Provided records Start Marker

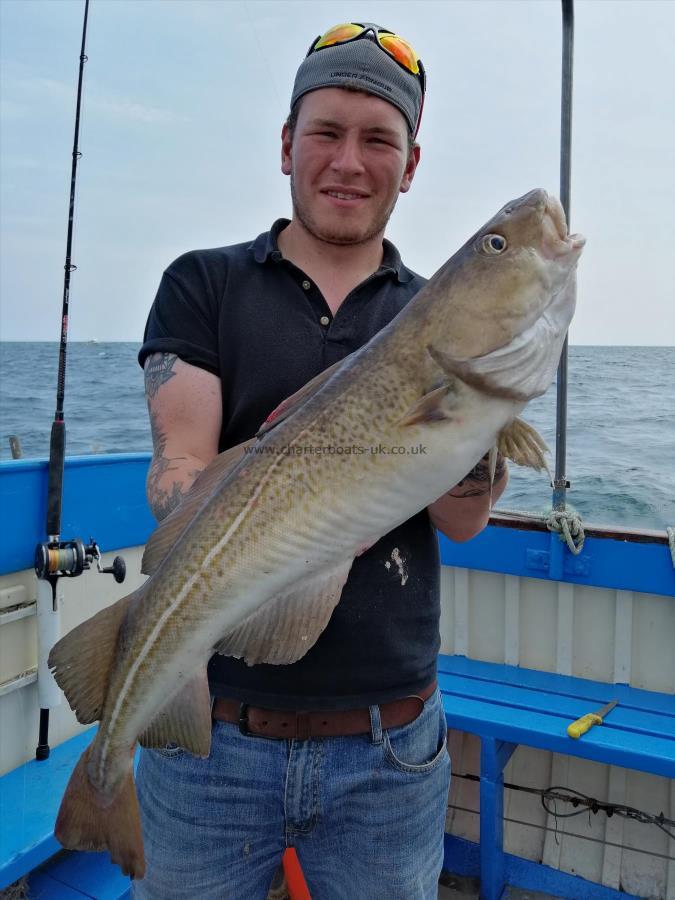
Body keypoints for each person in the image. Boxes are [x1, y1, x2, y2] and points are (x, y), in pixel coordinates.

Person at [137, 22, 507, 899]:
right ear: (285, 146)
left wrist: (480, 405)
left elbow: (463, 518)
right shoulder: (204, 284)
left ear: (409, 164)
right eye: (326, 132)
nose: (349, 160)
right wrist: (282, 505)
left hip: (390, 749)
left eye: (378, 138)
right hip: (212, 747)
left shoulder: (430, 314)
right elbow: (177, 471)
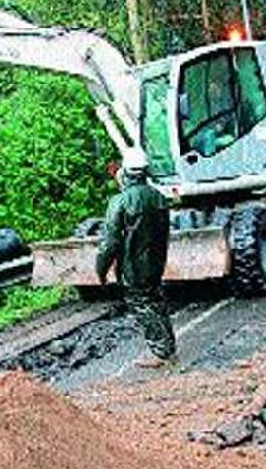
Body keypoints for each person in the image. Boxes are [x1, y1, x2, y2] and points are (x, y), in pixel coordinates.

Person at [96, 147, 178, 368]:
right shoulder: (159, 198)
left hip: (133, 265)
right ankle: (168, 346)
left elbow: (110, 243)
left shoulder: (120, 202)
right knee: (156, 300)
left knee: (142, 304)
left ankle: (160, 352)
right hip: (156, 261)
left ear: (126, 172)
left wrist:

Provided records End Marker

The result should be every line that contains "shoulder", copied from the entries.

Response area:
right shoulder: (204, 284)
left shoulder: (430, 314)
right shoulder: (159, 198)
left shoulder: (120, 202)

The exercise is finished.